Irak’ta Amerika’nın kendisinin oluşturduğu dengelerin (İran ile savaşında Saddam’a en büyük desteği Amerika vermişti. Ayrıca Kuveyt’in işgaline de Amerika yeşil ışık yakmasaydı Saddam buna cesaret edemezdi.) değiştirilmesi için Kuveyt işgali ve nükleer silah safsatalarının bahane edilmesi o topraklarda plan değişikliklerinin yapıldığını gösteriyor. Yapılan bu plan değişikliğinde, bu zamana kadar bölgede pek de bir ağırlığı olmayan Kürtlerin öne çıkarılması, Talabani gibi zamanında Öcalan’ın meslektaşlığını yapmış bir gerilla liderinin devletin en üst makamına oturtulması, yine diğer meslektaş Barzani’nin Kürdistan Bölgesi Başbakanı yapılması önümüzdeki yıllarda daha çok değişikliğin olacağının işaretçisi gibi.
Bölgedeki ilişkilerin çarpıklığının en güzel örneği ise bence devrik lider Saddam Hüseyin’in idamı esnasında gün yüzüne çıktı. Sünni olan Saddam Hüseyin, Kürtlerin gözetimi altında yargılanıp idama mahkûm edildikten sonra cezalandırılması için Amerika’ya karşı en büyük direnişi gösteren gruplardan Mukteda Es Sadr’ın adamlarına teslim ediliyor. Kısacası at izi, it izine karışmış durumda.
Günahıyla sevabıyla çarptırıldığı idam cezası infaz edilirken bile yiğit görünen, kendinden çok Irak’ı düşündüğü izlenimini veren Saddam Hüseyin’i teslim alıp asan cellâtların, idam sonrası kendilerine Saddam’ı verip astıran Amerika’ya karşı kurşun sıkmaya yollanacak olmaları oldukça enteresandır.
Biz, Kurtuluş Savaşı’nı yaptığımızda içerde birçok bölünme, hizip vardı. Fakat “Kol kırılır, yen içinde kalır” deyip belanın büyüğü baştayken küçükleri önemsemedik, büyütmeyip yekvücut olduk ve düşmanı yurttan def ettik.
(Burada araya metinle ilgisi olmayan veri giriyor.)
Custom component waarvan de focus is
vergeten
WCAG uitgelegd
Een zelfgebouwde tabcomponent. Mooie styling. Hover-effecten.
Fakat Irak’ı incelediğinizde, bizdeki durumun ve belki gayri ihtiyari bilincin zerresi mevcut değil orada. İşgal esnasında Irak halkının bir direnç gösterdiğine şahit olmadım. Sonrasında ise aynı Filistin’de olduğu gibi derdin büyüğü yabana atılmış, çıkar, mevki, makam kavgaları yapılıyor.
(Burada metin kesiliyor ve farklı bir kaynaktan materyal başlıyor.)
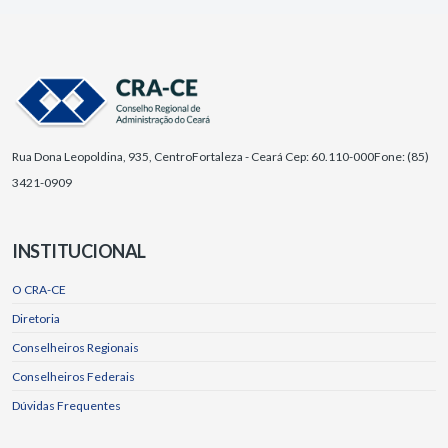
Rua Dona Leopoldina, 935, Centro
Fortaleza - Ceará Cep: 60.110-000
Fone: (85)
3421-0909
INSTITUCIONAL
O CRA-CE
Diretoria
Conselheiros Regionais
Conselheiros Federais
Dúvidas Frequentes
Velhasıl; Irak’a baktığımda millet bilinci oluşmamış bir toplumdan başka bir şey göremiyorum ve bu toplum henüz US Army damgalı canilerin nezaretinde Cehennem yoluna koyulduklarının farkına dahi varamadılar.
Bu durumda söylenecek en yerinde söz ise sanırım şudur:
“Mirasını kendinden olmayanlara bırakanların cenazesini soysuzlar kaldırır.”